A nonagenarian sex guru documentary 
7Pint-sized sex therapist Dr. Ruth Westheimer turned 91 earlier this month, but she’s far from your average grandma. Over the course of her life, she’s been a World War II refugee, a celebrity radio and television host, an author and, most recently, the subject of the acclaimed documentary, Ask Ruth, which premiered at Sundance this year. (According to Dr. Ruth, it’s going to be an Oscar-winner.) If you missed the sold-out screening at Toronto’s Hot Docs Festival, it’s playing again for one weekend only, followed by a recorded Q&A with Ruth and the director Ryan White. Friday, June 28 and Saturday, June 29. $11.50. Hot Docs Ted Rogers Cinema. 

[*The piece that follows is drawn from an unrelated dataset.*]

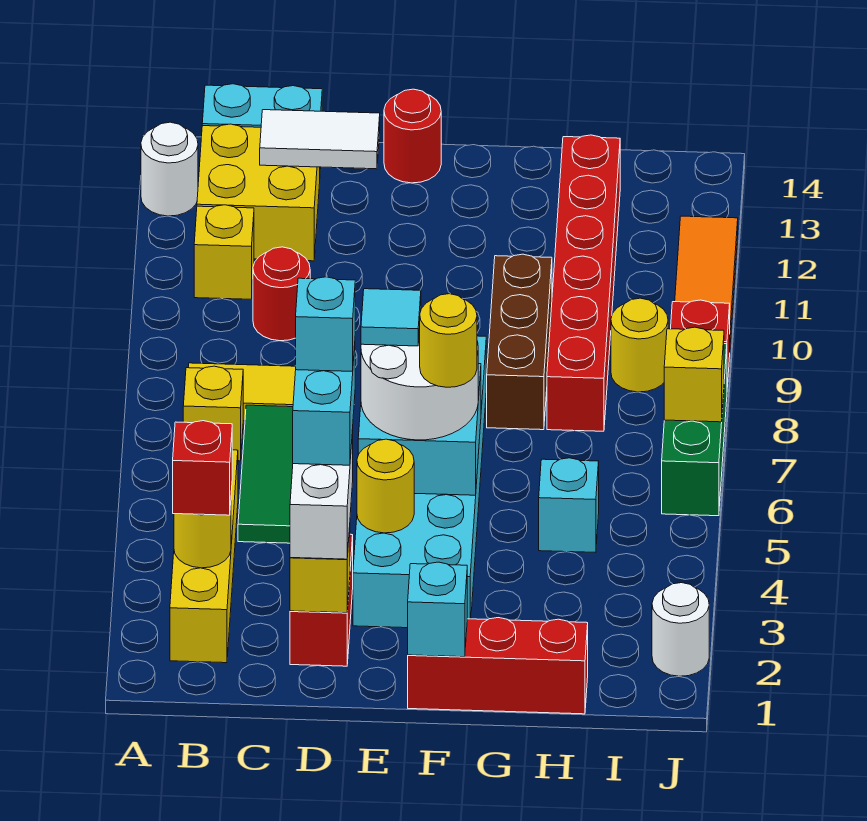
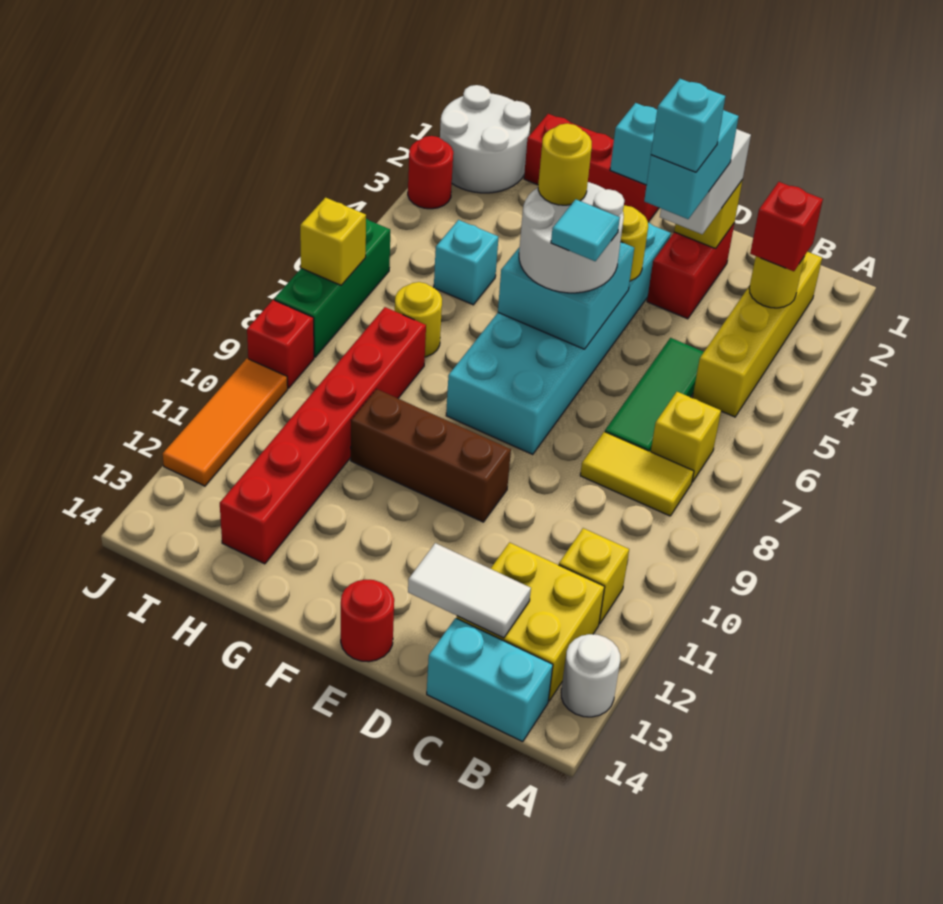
red 1x1 round brick [253,247,310,341] -> red 1x1 round brick moved to [408,136,453,209]
brown 1x3 brick [487,254,552,430] -> brown 1x3 brick turned to [351,389,511,522]
yellow 1x1 round brick [611,298,668,392] -> yellow 1x1 round brick moved to [395,282,442,357]
white 1x1 round brick [652,583,709,676] -> white 2x2 round brick [440,85,531,193]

A colourful music festival
8One of summer’s brightest dance parties brings an EDM-fuelled mess of glitter, plenty of glow-sticks and neon galore. This year’s Dreams Festival lineup includes chart-topping DJ-producer Zedd, dream-pop duo Louis The Child and Canadian techno DJ Rezz (who also happens to be the event’s first female headliner). Saturday, June 29 and Sunday, June 20. $99–$229. RBC Echo Beach and Ontario Place.